## INPUT
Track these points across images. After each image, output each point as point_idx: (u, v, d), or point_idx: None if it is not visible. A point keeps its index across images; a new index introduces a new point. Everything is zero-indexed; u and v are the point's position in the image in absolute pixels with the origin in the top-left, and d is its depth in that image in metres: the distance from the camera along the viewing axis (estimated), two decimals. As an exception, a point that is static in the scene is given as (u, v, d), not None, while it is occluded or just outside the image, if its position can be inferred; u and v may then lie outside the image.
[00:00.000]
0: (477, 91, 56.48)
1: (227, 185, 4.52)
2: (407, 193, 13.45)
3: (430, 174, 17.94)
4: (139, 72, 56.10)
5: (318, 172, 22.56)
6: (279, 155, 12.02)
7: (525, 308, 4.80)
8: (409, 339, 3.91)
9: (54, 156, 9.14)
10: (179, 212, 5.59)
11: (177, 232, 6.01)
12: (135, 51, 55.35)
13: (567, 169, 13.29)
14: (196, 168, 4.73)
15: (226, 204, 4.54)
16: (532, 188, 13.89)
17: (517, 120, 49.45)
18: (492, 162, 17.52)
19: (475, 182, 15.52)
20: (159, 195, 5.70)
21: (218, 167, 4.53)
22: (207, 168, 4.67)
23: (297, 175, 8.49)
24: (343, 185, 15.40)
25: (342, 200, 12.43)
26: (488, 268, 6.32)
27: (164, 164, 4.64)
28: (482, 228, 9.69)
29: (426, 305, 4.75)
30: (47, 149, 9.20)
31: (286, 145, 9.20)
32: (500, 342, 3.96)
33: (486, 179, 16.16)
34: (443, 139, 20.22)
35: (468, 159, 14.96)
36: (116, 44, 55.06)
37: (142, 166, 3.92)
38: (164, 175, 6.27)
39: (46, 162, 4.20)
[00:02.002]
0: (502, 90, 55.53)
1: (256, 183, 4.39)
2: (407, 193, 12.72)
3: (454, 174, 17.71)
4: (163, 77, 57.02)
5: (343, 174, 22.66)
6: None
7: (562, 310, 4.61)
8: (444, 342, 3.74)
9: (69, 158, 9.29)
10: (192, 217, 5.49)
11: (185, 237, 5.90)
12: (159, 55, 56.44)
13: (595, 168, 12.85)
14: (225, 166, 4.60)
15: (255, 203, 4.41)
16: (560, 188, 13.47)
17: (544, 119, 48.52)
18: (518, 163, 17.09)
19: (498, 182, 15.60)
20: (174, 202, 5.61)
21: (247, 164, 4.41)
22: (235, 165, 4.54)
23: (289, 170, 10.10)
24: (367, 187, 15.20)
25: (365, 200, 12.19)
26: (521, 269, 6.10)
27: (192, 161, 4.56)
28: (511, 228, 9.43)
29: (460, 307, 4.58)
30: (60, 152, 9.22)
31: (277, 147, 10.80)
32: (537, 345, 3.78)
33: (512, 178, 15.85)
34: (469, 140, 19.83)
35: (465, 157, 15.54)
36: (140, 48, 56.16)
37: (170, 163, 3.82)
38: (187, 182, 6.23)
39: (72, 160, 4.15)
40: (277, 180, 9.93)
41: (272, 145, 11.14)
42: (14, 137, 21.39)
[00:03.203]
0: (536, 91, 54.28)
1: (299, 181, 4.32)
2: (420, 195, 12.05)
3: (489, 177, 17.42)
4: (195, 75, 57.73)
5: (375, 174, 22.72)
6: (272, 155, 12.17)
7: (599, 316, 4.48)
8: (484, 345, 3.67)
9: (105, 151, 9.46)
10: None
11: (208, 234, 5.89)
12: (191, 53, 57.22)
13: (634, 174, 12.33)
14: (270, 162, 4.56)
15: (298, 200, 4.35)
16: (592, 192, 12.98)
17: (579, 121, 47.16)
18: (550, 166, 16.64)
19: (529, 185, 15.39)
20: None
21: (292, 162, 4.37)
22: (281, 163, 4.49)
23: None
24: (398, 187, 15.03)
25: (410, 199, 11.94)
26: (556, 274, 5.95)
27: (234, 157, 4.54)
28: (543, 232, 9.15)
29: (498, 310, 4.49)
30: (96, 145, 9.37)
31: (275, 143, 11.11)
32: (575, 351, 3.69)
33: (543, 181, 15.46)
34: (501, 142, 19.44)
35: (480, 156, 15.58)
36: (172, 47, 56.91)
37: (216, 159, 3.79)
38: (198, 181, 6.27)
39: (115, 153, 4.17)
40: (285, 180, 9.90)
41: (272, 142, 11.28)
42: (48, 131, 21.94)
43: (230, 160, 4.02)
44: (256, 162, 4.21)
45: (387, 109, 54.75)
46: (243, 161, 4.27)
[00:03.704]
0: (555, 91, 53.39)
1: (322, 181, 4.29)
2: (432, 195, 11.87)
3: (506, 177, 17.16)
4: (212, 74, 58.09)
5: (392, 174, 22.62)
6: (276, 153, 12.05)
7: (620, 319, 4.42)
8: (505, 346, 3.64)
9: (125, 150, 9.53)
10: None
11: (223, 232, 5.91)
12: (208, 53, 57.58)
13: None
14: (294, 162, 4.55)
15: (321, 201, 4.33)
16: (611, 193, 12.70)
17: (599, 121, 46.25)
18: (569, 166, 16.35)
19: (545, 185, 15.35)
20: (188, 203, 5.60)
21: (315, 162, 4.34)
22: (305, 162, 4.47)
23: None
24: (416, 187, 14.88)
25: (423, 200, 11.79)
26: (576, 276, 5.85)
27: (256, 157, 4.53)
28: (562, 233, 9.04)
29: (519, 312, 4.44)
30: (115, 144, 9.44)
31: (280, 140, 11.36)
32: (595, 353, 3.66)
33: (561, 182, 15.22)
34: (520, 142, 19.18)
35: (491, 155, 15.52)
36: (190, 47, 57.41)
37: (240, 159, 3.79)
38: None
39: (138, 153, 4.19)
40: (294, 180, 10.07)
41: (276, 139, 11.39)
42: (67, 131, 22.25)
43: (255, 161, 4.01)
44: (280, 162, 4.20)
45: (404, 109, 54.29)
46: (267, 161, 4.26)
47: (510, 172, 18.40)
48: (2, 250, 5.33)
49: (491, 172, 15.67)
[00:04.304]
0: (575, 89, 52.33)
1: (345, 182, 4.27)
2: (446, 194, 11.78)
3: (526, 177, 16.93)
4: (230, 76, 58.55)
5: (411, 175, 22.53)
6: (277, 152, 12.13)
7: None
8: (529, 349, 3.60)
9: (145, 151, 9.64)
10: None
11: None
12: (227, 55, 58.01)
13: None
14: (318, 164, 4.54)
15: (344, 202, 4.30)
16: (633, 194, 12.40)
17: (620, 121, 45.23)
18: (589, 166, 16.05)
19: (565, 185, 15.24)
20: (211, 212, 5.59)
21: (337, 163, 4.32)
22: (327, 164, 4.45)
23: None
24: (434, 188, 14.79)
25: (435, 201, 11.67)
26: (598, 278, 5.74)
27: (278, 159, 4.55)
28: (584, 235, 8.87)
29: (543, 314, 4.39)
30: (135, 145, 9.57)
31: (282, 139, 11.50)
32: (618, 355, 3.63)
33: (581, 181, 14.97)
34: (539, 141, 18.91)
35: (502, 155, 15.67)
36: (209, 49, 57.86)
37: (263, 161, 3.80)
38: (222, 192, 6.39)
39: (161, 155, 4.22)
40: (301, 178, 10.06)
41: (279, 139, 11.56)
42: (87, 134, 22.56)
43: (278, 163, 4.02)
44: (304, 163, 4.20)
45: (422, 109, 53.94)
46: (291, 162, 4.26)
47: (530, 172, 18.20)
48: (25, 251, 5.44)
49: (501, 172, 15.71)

--

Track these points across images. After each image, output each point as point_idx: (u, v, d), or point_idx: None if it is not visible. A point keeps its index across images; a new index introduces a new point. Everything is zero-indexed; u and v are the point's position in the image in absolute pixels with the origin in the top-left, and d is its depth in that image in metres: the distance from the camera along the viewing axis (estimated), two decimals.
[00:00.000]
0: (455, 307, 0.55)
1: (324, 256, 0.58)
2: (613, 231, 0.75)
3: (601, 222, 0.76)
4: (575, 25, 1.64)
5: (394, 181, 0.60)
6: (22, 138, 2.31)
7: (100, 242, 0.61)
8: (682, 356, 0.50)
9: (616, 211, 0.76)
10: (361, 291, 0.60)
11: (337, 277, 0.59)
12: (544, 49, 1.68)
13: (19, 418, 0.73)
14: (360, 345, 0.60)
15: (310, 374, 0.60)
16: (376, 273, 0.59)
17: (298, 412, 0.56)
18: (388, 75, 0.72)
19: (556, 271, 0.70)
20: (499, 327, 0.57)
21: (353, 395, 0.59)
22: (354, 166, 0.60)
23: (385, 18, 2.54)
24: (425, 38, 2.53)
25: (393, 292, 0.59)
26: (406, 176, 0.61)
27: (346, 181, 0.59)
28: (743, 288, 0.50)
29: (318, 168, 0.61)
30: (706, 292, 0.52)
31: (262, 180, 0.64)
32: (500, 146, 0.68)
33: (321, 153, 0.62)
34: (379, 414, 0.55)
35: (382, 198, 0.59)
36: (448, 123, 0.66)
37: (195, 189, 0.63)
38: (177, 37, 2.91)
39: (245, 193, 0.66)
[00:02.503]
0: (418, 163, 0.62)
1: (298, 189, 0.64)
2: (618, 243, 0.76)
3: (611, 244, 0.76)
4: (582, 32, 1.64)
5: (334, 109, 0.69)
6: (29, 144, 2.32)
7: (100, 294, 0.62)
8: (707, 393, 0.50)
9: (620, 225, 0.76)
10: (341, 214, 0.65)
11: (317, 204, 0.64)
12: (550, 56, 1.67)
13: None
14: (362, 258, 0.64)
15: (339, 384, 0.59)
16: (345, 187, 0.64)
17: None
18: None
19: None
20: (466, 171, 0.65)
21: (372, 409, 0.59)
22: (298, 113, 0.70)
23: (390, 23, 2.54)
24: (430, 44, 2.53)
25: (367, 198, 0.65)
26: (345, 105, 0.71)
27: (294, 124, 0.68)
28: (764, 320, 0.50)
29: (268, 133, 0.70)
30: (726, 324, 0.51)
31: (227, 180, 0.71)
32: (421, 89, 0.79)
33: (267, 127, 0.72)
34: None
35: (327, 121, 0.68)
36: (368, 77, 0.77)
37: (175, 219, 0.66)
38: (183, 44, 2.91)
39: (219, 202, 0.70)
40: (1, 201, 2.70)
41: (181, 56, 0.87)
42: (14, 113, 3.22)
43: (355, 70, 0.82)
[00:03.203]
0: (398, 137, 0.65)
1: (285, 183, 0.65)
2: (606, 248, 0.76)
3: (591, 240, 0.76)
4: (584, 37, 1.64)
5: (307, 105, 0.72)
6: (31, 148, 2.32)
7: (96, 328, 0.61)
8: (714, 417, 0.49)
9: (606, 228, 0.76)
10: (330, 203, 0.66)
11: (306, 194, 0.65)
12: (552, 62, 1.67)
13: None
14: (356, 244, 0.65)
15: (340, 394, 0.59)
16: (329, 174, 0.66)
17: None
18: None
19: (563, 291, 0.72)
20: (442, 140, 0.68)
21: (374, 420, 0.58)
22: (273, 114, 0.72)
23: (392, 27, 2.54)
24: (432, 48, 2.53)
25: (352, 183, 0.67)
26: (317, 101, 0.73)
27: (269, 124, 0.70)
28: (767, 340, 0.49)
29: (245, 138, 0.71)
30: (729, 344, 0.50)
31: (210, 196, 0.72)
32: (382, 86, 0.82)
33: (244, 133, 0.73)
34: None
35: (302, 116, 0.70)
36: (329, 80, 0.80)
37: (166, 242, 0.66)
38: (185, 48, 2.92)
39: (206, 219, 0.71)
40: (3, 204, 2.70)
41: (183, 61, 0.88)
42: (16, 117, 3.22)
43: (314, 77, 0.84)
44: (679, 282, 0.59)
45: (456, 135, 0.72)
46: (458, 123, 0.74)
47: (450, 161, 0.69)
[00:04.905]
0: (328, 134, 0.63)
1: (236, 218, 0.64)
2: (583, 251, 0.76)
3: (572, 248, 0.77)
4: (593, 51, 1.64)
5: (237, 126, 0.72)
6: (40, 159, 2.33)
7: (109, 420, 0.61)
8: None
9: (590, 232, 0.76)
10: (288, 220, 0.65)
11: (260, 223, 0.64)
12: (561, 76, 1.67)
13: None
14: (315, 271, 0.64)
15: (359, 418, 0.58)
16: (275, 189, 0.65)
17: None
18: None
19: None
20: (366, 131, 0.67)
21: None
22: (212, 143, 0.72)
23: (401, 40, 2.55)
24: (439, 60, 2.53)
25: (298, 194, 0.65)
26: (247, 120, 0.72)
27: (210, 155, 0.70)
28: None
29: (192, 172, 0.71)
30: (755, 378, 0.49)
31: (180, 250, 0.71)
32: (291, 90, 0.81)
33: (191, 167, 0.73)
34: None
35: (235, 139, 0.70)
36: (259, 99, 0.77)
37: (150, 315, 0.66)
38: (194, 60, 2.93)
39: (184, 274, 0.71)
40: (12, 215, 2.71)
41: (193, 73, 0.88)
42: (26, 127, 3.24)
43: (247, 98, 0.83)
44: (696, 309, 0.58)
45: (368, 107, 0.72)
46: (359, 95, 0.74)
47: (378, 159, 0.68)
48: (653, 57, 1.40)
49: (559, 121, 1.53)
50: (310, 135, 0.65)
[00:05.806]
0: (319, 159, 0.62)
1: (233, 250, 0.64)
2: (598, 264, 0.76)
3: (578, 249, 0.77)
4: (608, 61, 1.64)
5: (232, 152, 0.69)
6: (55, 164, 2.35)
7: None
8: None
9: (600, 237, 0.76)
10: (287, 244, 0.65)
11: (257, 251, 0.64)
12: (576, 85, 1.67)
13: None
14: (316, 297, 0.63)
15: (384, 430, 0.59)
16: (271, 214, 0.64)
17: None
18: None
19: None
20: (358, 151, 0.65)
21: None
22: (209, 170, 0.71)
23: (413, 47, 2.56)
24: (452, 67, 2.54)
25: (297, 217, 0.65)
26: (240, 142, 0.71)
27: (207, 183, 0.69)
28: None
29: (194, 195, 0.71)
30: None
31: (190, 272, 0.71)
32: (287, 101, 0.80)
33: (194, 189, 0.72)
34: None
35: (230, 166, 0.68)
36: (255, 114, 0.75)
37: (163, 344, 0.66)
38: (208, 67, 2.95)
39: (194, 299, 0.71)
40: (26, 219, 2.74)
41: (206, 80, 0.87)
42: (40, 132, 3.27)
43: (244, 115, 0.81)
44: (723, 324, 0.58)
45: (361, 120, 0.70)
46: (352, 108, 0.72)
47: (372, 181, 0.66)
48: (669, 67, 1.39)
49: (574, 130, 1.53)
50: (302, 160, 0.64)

## EXERCISE REQUIREMENTS
In the entries above, find the line holding "6: (279, 155, 12.02)" and the line holding "17: (517, 120, 49.45)"; print both of them and every line between, exactly, and nothing else.

## TASK ANSWER
6: (279, 155, 12.02)
7: (525, 308, 4.80)
8: (409, 339, 3.91)
9: (54, 156, 9.14)
10: (179, 212, 5.59)
11: (177, 232, 6.01)
12: (135, 51, 55.35)
13: (567, 169, 13.29)
14: (196, 168, 4.73)
15: (226, 204, 4.54)
16: (532, 188, 13.89)
17: (517, 120, 49.45)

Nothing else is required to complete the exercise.